Auron Miloti

Personal information
- Date of birth: 4 August 1974 (age 51)
- Place of birth: Shkodër, PR Albania
- Height: 1.73 m (5 ft 8 in)
- Position: Forward

Senior career*
- Years: Team / Apps / (Gls)
- 1992–1994: Vllaznia / 39 / (7)
- 1994–1998: Tirana / 96 / (20)
- 1998–1999: Vllaznia / 26 / (8)
- 2000: Veritas Wittenberge
- 2000–2003: SV Wörgl / 98 / (34)
- 2004: LASK / 23 / (5)
- 2005–2012: SV Feldkirchen / 119+ / (84+)
- 2012: SC Globasnitz / 14 / (16)
- 2013–2015: GSC Liebenfels / 67 / (15)
- 2016-2019: SGA Sirnitz/Fischerhof

International career
- 1995: Albania / 2 / (0)

Managerial career
- 2017: SV Feldkirchen

= Auron Miloti =

Albanian footballer (born 1974)

Auron Selaudin Miloti (born 4 August 1974) is an Albanian retired football manager and former player who is assistant manager of Vllaznia in the Kategoria Superiore.

==Playing career==
===Club===
The striker spent most of his career playing in Austria with SV Wörgl, where he played alongside compatriot Eldorado Merkoçi, LASK, SV Feldkirchen and SC Globasnitz.

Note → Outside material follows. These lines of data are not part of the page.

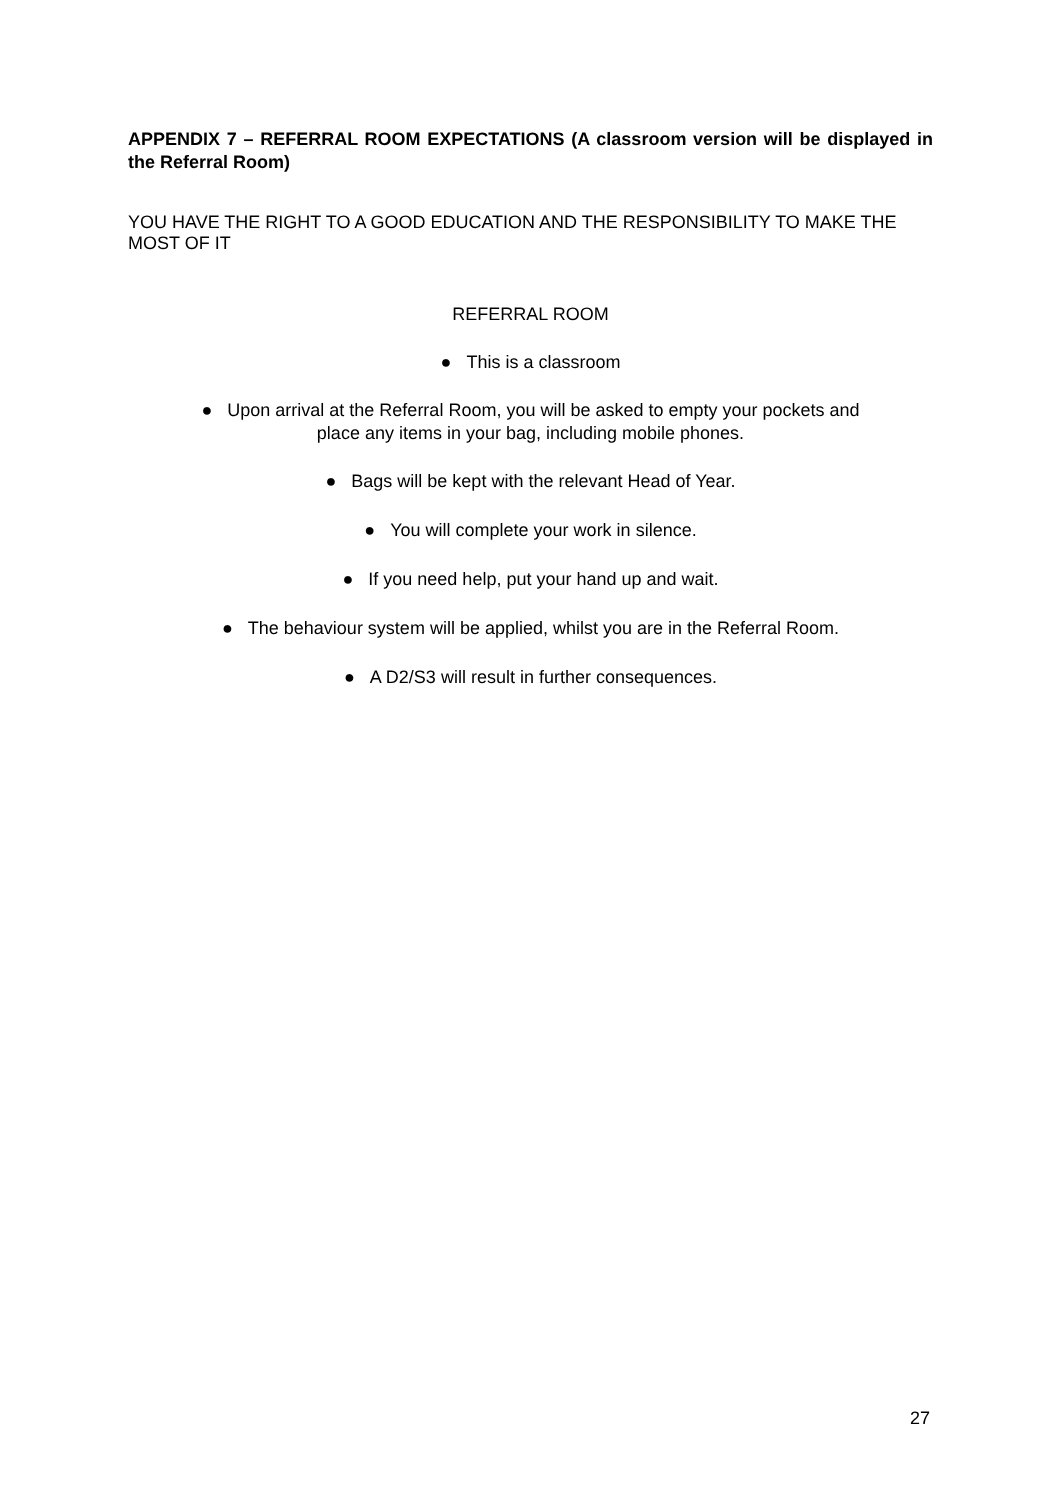APPENDIX 7 – REFERRAL ROOM EXPECTATIONS (A classroom version will be displayed in the Referral Room)
YOU HAVE THE RIGHT TO A GOOD EDUCATION AND THE RESPONSIBILITY TO MAKE THE MOST OF IT
REFERRAL ROOM
● This is a classroom
● Upon arrival at the Referral Room, you will be asked to empty your pockets and
place any items in your bag, including mobile phones.
● Bags will be kept with the relevant Head of Year.
● You will complete your work in silence.
● If you need help, put your hand up and wait.
● The behaviour system will be applied, whilst you are in the Referral Room.
● A D2/S3 will result in further consequences.
27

He also played in Albania until 2000 with KS Vllaznia Shkodër and KF Tirana.

===International===
Miloti made his debut for Albania in an August 1995 friendly match against Malta coming on as a substitute for Sokol Prenga and earned a total of two caps, scoring no goals. His other international was a November 1995 friendly against Bosnia.

==Managerial career==
After retiring as a player, Miloti became youth coach at Feldkirchen and later took charge of their senior team.